Politics and diplomacy
- Russian President Vladimir Putin, who recently made his first foreign trip since the International Criminal Court (ICC) issued a warrant for his arrest for alleged war crimes, is expected to meet with Chinese President Xi Jinping, whom he has called a “dear friend”. Beijing is hosting 130 countries on October 17-18 to mark a decade of its Belt and Road Initiative (BRI), but the two world leaders are likely to discuss the war as well.
- European Union leaders are expected to meet later this month to demand “decisive progress” on using Russian assets frozen by sanctions to help Ukraine, according to a draft statement. The finance ministers of the G7, who had met on Thursday in Morocco, estimated that $280bn worth of such assets had been frozen.
- Ukrainian President Volodymyr Zelenskyy held a joint press conference with Dutch Prime Minister Mark Rutte, who was visiting the Black Sea port city of Odesa on Friday. They said that they would work together to improve Ukraine’s air defences, and Zelenskyy said he would work to strengthen his country’s position in the Black Sea to increase the security of grain exports vital for ensuring Ukraine’s budget revenues.

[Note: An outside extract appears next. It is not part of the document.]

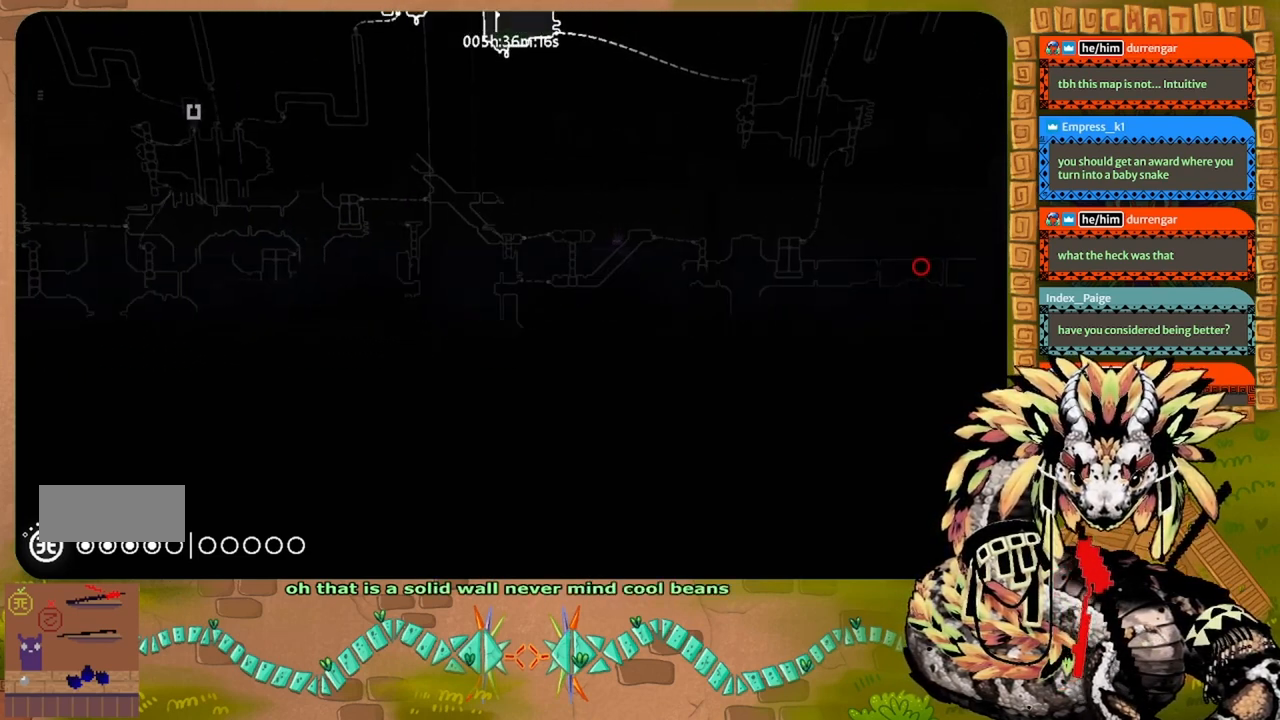
{"keys": [], "events": []}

- Russia’s justice ministry has declared the head of a Russian prisoner advocacy organisation, along with 11 other journalists and activists, as foreign agents. Olga Romanova and her organisation Russia Behind Bars, which itself was listed as a foreign agent in 2018, have covered the recruitment of inmates from prisons and penal colonies for the war in Ukraine since the start of the invasion in February 2022.
Weapons
- The White House has claimed that North Korea has delivered more than 1,000 containers of military equipment and munitions to Russia to be used in the war. National Security Council spokesman John Kirby said on Friday that the US believes North Korean leader Kim Jong Un, who travelled to Russia to meet with Putin and visit key military sites last month, is seeking sophisticated Russian weapons technologies in return for the munitions to boost North Korea’s military and nuclear programme.